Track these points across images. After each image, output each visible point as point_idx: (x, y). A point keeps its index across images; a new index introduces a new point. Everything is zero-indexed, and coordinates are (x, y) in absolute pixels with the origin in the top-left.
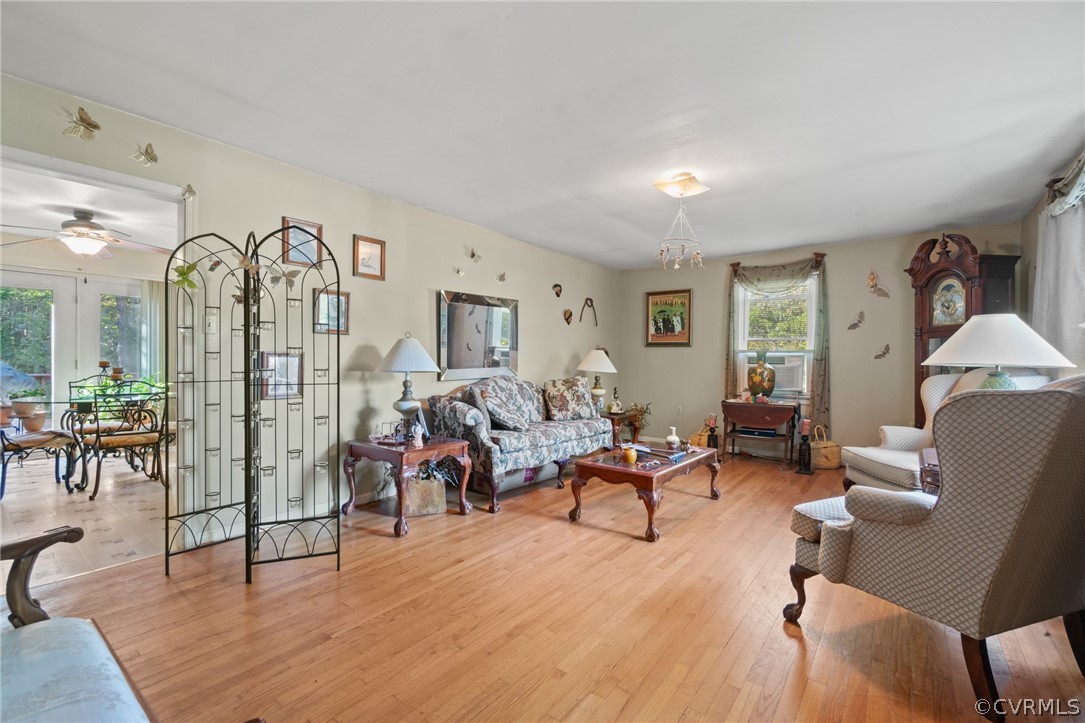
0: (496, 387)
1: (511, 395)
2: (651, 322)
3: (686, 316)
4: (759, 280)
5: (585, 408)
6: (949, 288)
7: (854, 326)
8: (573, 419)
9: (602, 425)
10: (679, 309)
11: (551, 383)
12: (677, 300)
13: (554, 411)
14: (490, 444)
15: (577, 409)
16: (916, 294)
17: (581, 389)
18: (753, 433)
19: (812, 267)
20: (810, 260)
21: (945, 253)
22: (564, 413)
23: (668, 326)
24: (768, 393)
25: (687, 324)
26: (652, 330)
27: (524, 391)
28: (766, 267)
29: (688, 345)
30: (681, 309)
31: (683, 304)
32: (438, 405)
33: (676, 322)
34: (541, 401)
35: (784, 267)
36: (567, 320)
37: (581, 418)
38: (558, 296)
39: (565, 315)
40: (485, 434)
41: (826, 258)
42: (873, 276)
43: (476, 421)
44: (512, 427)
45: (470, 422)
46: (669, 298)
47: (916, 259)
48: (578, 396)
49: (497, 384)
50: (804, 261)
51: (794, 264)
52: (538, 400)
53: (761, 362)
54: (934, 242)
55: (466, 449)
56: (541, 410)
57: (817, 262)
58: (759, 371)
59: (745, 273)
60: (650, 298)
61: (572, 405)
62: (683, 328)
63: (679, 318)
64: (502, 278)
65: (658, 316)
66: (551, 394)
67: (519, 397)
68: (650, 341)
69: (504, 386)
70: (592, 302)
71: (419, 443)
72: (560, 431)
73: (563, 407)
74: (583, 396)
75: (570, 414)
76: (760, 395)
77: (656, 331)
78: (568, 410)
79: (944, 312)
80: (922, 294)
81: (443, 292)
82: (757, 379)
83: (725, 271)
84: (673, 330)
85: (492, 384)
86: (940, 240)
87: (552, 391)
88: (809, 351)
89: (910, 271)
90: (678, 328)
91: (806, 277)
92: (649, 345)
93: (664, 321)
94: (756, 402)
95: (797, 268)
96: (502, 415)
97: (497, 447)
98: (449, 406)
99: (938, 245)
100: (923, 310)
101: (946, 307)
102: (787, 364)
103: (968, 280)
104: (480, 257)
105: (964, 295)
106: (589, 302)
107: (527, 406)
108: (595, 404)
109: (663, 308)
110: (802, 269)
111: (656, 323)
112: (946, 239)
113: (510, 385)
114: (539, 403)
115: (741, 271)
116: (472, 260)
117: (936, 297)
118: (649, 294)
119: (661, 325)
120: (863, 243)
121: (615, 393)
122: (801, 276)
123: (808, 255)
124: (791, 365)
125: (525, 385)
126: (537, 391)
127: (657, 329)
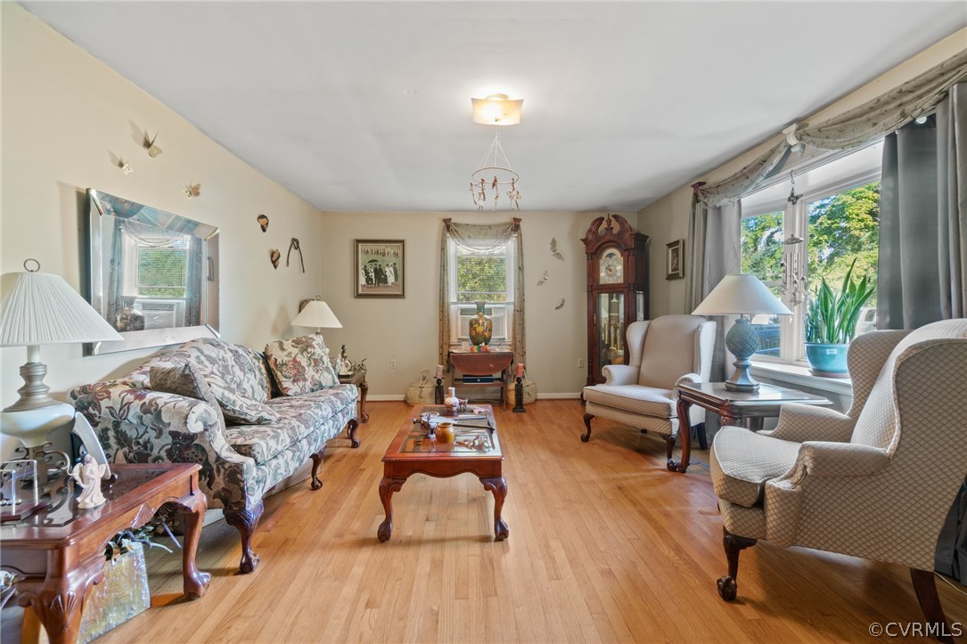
0: (202, 358)
1: (225, 367)
2: (361, 272)
3: (399, 267)
4: (469, 237)
5: (325, 374)
6: (610, 255)
7: (541, 283)
8: (313, 390)
9: (350, 393)
10: (391, 260)
11: (277, 344)
12: (390, 249)
13: (286, 383)
14: (236, 458)
15: (317, 377)
16: (588, 259)
17: (318, 351)
18: (475, 381)
19: (512, 230)
20: (511, 224)
21: (609, 229)
22: (301, 384)
23: (380, 276)
24: (487, 341)
25: (401, 275)
26: (362, 280)
27: (242, 360)
28: (475, 226)
29: (402, 296)
30: (394, 260)
31: (396, 255)
32: (104, 403)
33: (389, 272)
34: (264, 371)
35: (490, 227)
36: (274, 262)
37: (322, 387)
38: (264, 230)
39: (272, 256)
40: (221, 443)
41: (521, 223)
42: (554, 243)
43: (205, 424)
44: (254, 419)
45: (195, 427)
46: (381, 247)
47: (590, 230)
48: (315, 360)
49: (202, 353)
50: (506, 224)
51: (498, 225)
52: (260, 370)
53: (481, 313)
54: (602, 219)
55: (196, 479)
56: (265, 384)
57: (515, 226)
58: (481, 321)
59: (456, 228)
60: (360, 245)
61: (310, 372)
62: (396, 279)
63: (392, 269)
64: (195, 192)
65: (368, 266)
66: (279, 361)
67: (237, 368)
68: (360, 292)
69: (214, 355)
70: (298, 243)
71: (93, 498)
72: (316, 411)
73: (299, 376)
74: (321, 359)
75: (308, 385)
76: (483, 344)
77: (367, 281)
78: (305, 380)
79: (607, 274)
80: (592, 259)
81: (93, 193)
82: (480, 329)
83: (436, 227)
84: (385, 281)
85: (195, 353)
86: (606, 219)
87: (278, 356)
88: (508, 303)
89: (585, 241)
90: (391, 279)
91: (507, 238)
92: (359, 296)
93: (375, 270)
94: (480, 351)
95: (501, 229)
96: (239, 403)
97: (251, 461)
98: (138, 403)
99: (604, 222)
100: (593, 271)
101: (609, 269)
102: (493, 315)
103: (625, 250)
104: (160, 151)
105: (622, 262)
106: (295, 243)
107: (249, 380)
108: (334, 368)
109: (375, 257)
110: (505, 231)
111: (367, 273)
112: (611, 218)
113: (222, 352)
114: (261, 374)
115: (453, 227)
116: (146, 151)
117: (602, 262)
118: (359, 241)
119: (372, 275)
120: (549, 214)
121: (343, 352)
122: (504, 236)
123: (507, 219)
124: (497, 315)
125: (241, 351)
126: (255, 357)
127: (369, 280)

PROBLEM DETAILS. What you return must match the records letter for letter, except that the pictures stay out.

WRITTEN ANSWER.
Track these points across images. After each image, output each visible point as point_idx: (x, y). A point keeps its index across images; a new index introduces a new point. Everything is zero-indexed, and coordinates are (x, y) in absolute pixels with the origin in the top-left.
0: (496, 387)
1: (511, 395)
2: (651, 322)
3: (686, 316)
4: (759, 280)
5: (585, 408)
6: (949, 288)
7: (854, 326)
8: (573, 419)
9: (602, 425)
10: (679, 309)
11: (551, 383)
12: (677, 300)
13: (554, 411)
14: (490, 444)
15: (577, 409)
16: (916, 294)
17: (581, 389)
18: (753, 433)
19: (812, 267)
20: (810, 260)
21: (945, 253)
22: (564, 413)
23: (668, 326)
24: (768, 393)
25: (687, 324)
26: (652, 330)
27: (524, 391)
28: (766, 267)
29: (688, 345)
30: (681, 309)
31: (683, 304)
32: (438, 405)
33: (676, 322)
34: (541, 401)
35: (784, 267)
36: (567, 320)
37: (581, 418)
38: (558, 296)
39: (565, 315)
40: (485, 434)
41: (826, 258)
42: (873, 276)
43: (476, 421)
44: (512, 427)
45: (470, 422)
46: (669, 298)
47: (916, 259)
48: (578, 396)
49: (497, 384)
50: (804, 261)
51: (794, 264)
52: (538, 400)
53: (761, 362)
54: (934, 242)
55: (466, 449)
56: (541, 410)
57: (817, 262)
58: (759, 371)
59: (745, 273)
60: (650, 298)
61: (572, 405)
62: (683, 328)
63: (679, 318)
64: (502, 278)
65: (658, 316)
66: (551, 394)
67: (519, 397)
68: (650, 341)
69: (504, 386)
70: (592, 302)
71: (419, 443)
72: (560, 431)
73: (563, 407)
74: (583, 396)
75: (570, 414)
76: (760, 395)
77: (656, 331)
78: (568, 410)
79: (944, 312)
80: (922, 294)
81: (443, 292)
82: (757, 379)
83: (725, 271)
84: (673, 330)
85: (492, 384)
86: (940, 240)
87: (552, 391)
88: (809, 351)
89: (910, 271)
90: (678, 328)
91: (806, 277)
92: (649, 345)
93: (664, 321)
94: (756, 402)
95: (797, 268)
96: (502, 415)
97: (497, 447)
98: (449, 406)
99: (938, 245)
100: (923, 310)
101: (946, 307)
102: (787, 364)
103: (968, 280)
104: (480, 257)
105: (964, 295)
106: (589, 302)
107: (527, 406)
108: (595, 404)
109: (663, 308)
110: (802, 269)
111: (656, 323)
112: (946, 239)
113: (510, 385)
114: (539, 403)
115: (741, 271)
116: (472, 260)
117: (936, 297)
118: (649, 294)
119: (661, 325)
120: (863, 243)
121: (615, 393)
122: (801, 276)
123: (808, 255)
124: (791, 365)
125: (525, 385)
126: (537, 391)
127: (657, 329)
0: (202, 358)
1: (225, 367)
2: (361, 272)
3: (399, 267)
4: (469, 237)
5: (325, 374)
6: (610, 255)
7: (541, 283)
8: (313, 390)
9: (350, 393)
10: (391, 260)
11: (277, 344)
12: (390, 249)
13: (286, 383)
14: (236, 458)
15: (317, 377)
16: (588, 259)
17: (318, 351)
18: (475, 381)
19: (512, 230)
20: (511, 224)
21: (609, 229)
22: (301, 384)
23: (380, 276)
24: (487, 341)
25: (401, 275)
26: (362, 280)
27: (242, 360)
28: (475, 226)
29: (402, 296)
30: (394, 260)
31: (396, 255)
32: (104, 403)
33: (389, 272)
34: (264, 371)
35: (490, 227)
36: (274, 262)
37: (322, 387)
38: (264, 230)
39: (272, 256)
40: (221, 443)
41: (521, 223)
42: (554, 243)
43: (205, 424)
44: (254, 419)
45: (195, 427)
46: (381, 247)
47: (590, 230)
48: (315, 360)
49: (202, 353)
50: (506, 224)
51: (498, 225)
52: (260, 370)
53: (481, 313)
54: (602, 219)
55: (196, 479)
56: (265, 384)
57: (515, 226)
58: (481, 321)
59: (456, 228)
60: (360, 245)
61: (310, 372)
62: (396, 279)
63: (392, 269)
64: (195, 192)
65: (368, 266)
66: (279, 361)
67: (237, 368)
68: (360, 292)
69: (214, 355)
70: (298, 243)
71: (93, 498)
72: (316, 411)
73: (299, 376)
74: (321, 359)
75: (308, 385)
76: (483, 344)
77: (367, 281)
78: (305, 380)
79: (607, 274)
80: (592, 259)
81: (93, 193)
82: (480, 329)
83: (436, 227)
84: (385, 281)
85: (195, 353)
86: (606, 219)
87: (278, 356)
88: (508, 303)
89: (585, 241)
90: (391, 279)
91: (507, 238)
92: (359, 296)
93: (375, 270)
94: (480, 351)
95: (501, 229)
96: (239, 403)
97: (251, 461)
98: (138, 403)
99: (604, 222)
100: (593, 271)
101: (609, 269)
102: (493, 315)
103: (625, 250)
104: (160, 151)
105: (622, 262)
106: (295, 243)
107: (249, 380)
108: (334, 368)
109: (375, 257)
110: (505, 231)
111: (367, 273)
112: (611, 218)
113: (222, 352)
114: (261, 374)
115: (453, 227)
116: (146, 151)
117: (602, 262)
118: (359, 241)
119: (372, 275)
120: (549, 214)
121: (343, 352)
122: (504, 236)
123: (507, 219)
124: (497, 315)
125: (241, 351)
126: (255, 357)
127: (369, 280)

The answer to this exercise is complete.